Castel Sant'Elmo
- Château et forteresse
- Point de vue et tour
- Prix: 2 € - 5 €
- Horaires d'ouverture: 08:30 - 19:30 (fermé le mardi)
Histoire
La colline tire son nom d'une petite église médiévale dédiée à Sant'Erasmo, un nom que le dialecte napolitain a peu à peu usé en « Sant'Elmo » ; la résidence fortifiée bâtie autour d'elle, mentionnée pour la première fois sous le nom de « Belforte » vers la fin du XIIIe siècle, n'était encore qu'une modeste place forte lorsque Robert d'Anjou la fit agrandir, en 1329, en un véritable château-palais, en confiant les travaux au même architecte, Tino di Camaino, alors également à l'œuvre sur la Certosa di San Martino, qui prenait forme un peu plus bas sur la même colline.
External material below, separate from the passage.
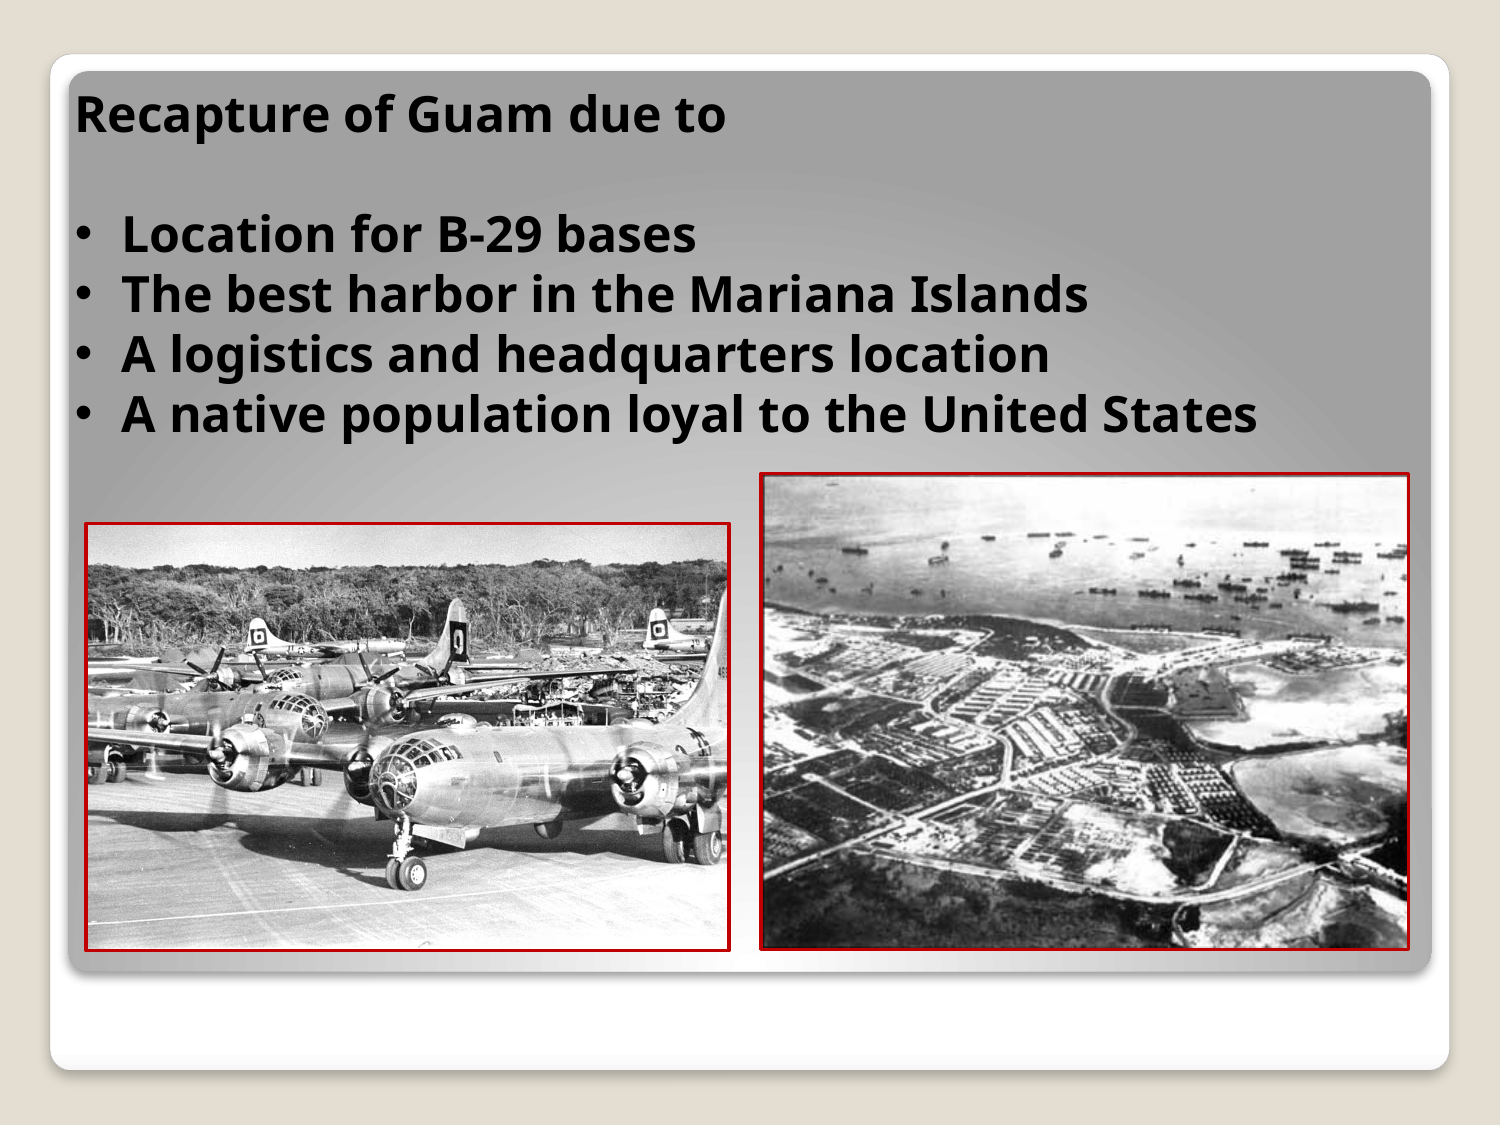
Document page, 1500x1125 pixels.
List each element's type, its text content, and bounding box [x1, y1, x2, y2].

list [762, 474, 1408, 949]
text_box Recapture of Guam due to Location for B-29 bases The best harbor in the Mariana Islands A logistics and headquarters location A native population loyal to the United States [60, 74, 1454, 450]
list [87, 524, 728, 950]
La forteresse en étoile qui la remplaça sous Don Pedro de Toledo, dans les années 1530-1540, prouva vite sa valeur militaire : en 1647, lors du soulèvement populaire mené par le pêcheur Masaniello contre la domination espagnole, la garnison de Sant'Elmo tourna ses canons vers les quartiers surpeuplés du Mercato et du Porto pour aider à écraser la révolte. Un siècle et demi plus tard, la forteresse changea radicalement de camp : en 1799, des patriotes républicains s'en emparèrent par surprise, hissèrent l'arbre de la liberté sur ses remparts et la tinrent comme dernier bastion de l'éphémère République napolitaine, avant de finalement se rendre aux forces sanfédistes alliées des Bourbons.
Le saviez-vous ?
Le plan en étoile à six pointes d'Escrivà n'avait rien d'un ornement : il obéissait à une pure logique militaire, conçu pour que les défenseurs de n'importe quel bastion puissent croiser leurs tirs sur chaque voie d'accès, sans laisser le moindre angle mort où un assaillant aurait pu se mettre à l'abri. Plus frappant encore, ce qui se trouve en dessous : plutôt que de construire une base en maçonnerie, les ingénieurs ont taillé le profond fossé sec de la forteresse et une grande partie de ses fondations directement dans le tuf jaune tendre de la colline, et un réseau de citernes et de galeries fut plus tard creusé dans cette même roche pour stocker l'eau et déplacer troupes et ravitaillement à l'abri des regards.
Au fil des siècles, la forteresse retint quelques-uns des dissidents les plus tenaces de Naples, parmi lesquels, selon plusieurs récits historiques, le philosophe et hérétique Tommaso Campanella, qui passa de longues périodes de ses vingt-sept années de détention espagnole ballotté entre Sant'Elmo et les autres châteaux de la ville. Après la chute de la République de 1799, plusieurs de ses figures marquantes — dont le magistrat Mario Pagano et le noble Gennaro Serra di Cassano — y furent détenues avant leur exécution, sombre dernier chapitre pour une forteresse aujourd'hui surtout connue pour sa vue.
Bon à savoir
Castel Sant'Elmo est ouvert de 8h30 à 19h30 et fermé le mardi, avec un billet d'entrée compris entre 2 et 5 euros ; le moyen le plus simple d'y monter est le funiculaire de Montesanto jusqu'à l'arrêt Morghen, d'où l'entrée se trouve à quelques minutes de marche en montée, mais le funiculaire Centrale (arrêt Piazza Fuga) fonctionne tout aussi bien, et les deux permettent d'éviter la montée abrupte à pied depuis le centre historique en contrebas.
La Certosa di San Martino se trouvant à peine 200 mètres de là, sur la même colline, la plupart des visiteurs combinent les deux visites en une seule sortie, découvrant souvent d'abord les cloîtres et la crèche du monastère avant de monter à la forteresse pour la vue. Celle-ci est la plus belle en fin d'après-midi, lorsque le soleil décline derrière le Vésuve et que la lumière s'adoucit sur la baie — mais les bastions, très exposés, connaissent un vent bien réel même par temps calme, si bien qu'une veste légère reste utile même pendant les mois les plus chauds.